Instructions to follow: The answer must be every line below that contains the string "года".

**** Data extracts

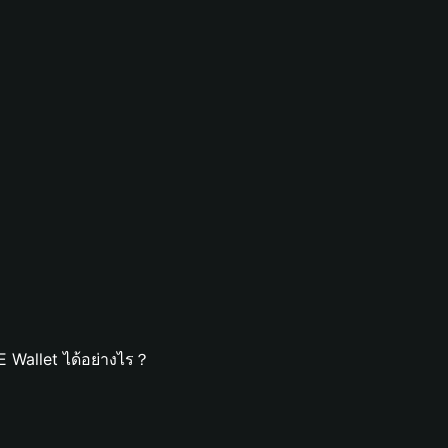
 Wallet ได้อย่างไร？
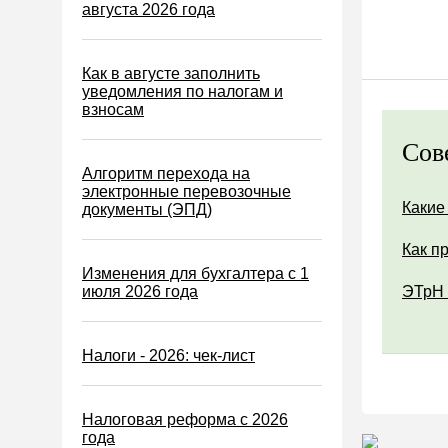
Водный налог
августа 2026 года
Экологический налог
Налог на игорный бизнес
Как в августе заполнить
уведомления по налогам и
Акцизы
взносам
Уплата налогов (взносов)
Сов
Возврат и зачет налогов
Алгоритм перехода на
электронные перевозочные
Налоговые проверки
Какие
документы (ЭПД)
Ответственность
Как п
Статистика
Изменения для бухгалтера с 1
июля 2026 года
ЭТрН 
Самозанятые
Банк
Налоги - 2026: чек-лист
Онлайн-кассы ККТ ККМ
Блокировка счета
Налоговая реформа с 2026
МСФО
года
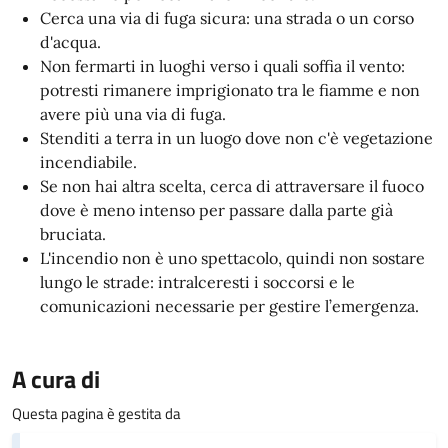
Cerca una via di fuga sicura: una strada o un corso
d'acqua.
Non fermarti in luoghi verso i quali soffia il vento:
potresti rimanere imprigionato tra le fiamme e non
avere più una via di fuga.
Stenditi a terra in un luogo dove non c'è vegetazione
incendiabile.
Se non hai altra scelta, cerca di attraversare il fuoco
dove è meno intenso per passare dalla parte già
bruciata.
L'incendio non è uno spettacolo, quindi non sostare
lungo le strade: intralceresti i soccorsi e le
comunicazioni necessarie per gestire l’emergenza.
A cura di
Questa pagina è gestita da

********

Task solution:
августа 2026 года
июля 2026 года
года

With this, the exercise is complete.